Describe the project

Setup

  1. I run the commands in project_instance_config.txt to update my environment and to download/unzip data files.
    • Updates environment (cuda drivers, tensorflow-gpu, keras)
    • Unzip images and metadata to local machine
  2. Change Code/configuartion.py to reflect locations of unzipped files.

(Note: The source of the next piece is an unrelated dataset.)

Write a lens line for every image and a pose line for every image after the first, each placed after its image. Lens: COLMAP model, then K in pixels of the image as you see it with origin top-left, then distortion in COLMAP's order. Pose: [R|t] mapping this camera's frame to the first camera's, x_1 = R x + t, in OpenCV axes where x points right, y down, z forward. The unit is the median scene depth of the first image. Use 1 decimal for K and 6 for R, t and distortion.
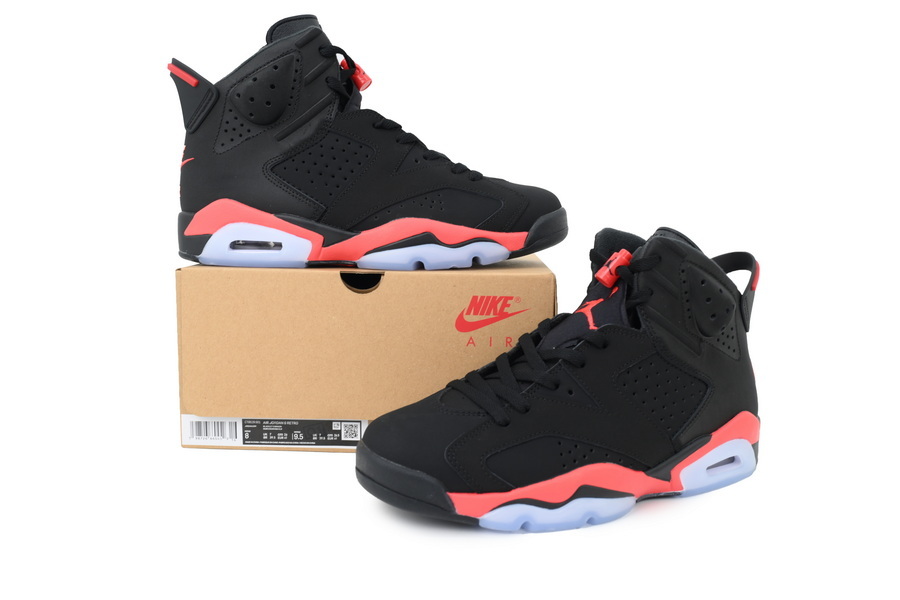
lens RADIAL K [[746.9, 0, 450.0], [0, 746.9, 300.0], [0, 0, 1]] dist [0.000420, 0.000554]
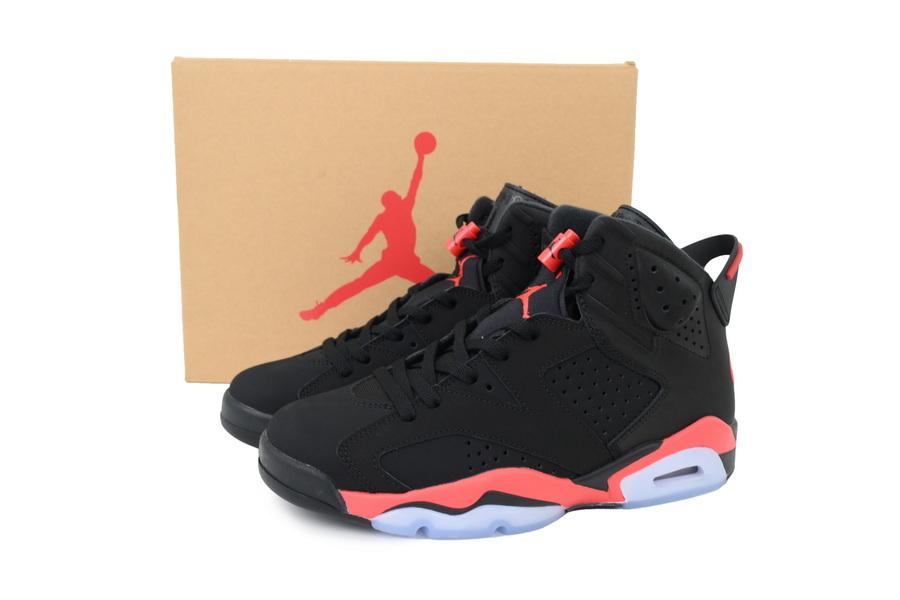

Though it is probably easier to unzip to match file structure as observed in Code/configuration.py.

Code

Preprocessing

This can be skipped if you have Code/df_images_all.csv, Code/df_sequences_all.csv, and Code/df_sequences_missing_labels_completed.csv.

  1. Code/preprocessing_helper_get_sequence_labels.py: creates csv of sequences and images with their labels
    • this gets labels for sequences that have labels.
    • this also gets a list of all images by its sequence.
  2. Code/preprocessing_helper_missing_labels.py: this was used to aid our manual tagging effort
    • i used this to create a csv of the peak image for sequences that did not have labels.
    • moves all peak images for untagged sequences into one folder
    • creates a csv that can be manually updated with assigned tag for sequence
    • i manually tagged peak images for 266 sequences.

Training

  1. Code/training_split.py: creates csv for the training and testing sets
    • this gets the csv of sequences (with tags).
    • assigns the tag for the peak image to all images in the sequence.
    • i use images that are close to the peak image.
    • the number/percentage of nearby images is configurable.
  2. Code/training_model_building.py: trains neural network
    • uses keras imagedatagenerator.flow_from_dataframe for pipeline
    • When image filenames are read from dataframes, you will need to update filenames to match your file structure (as discussed above).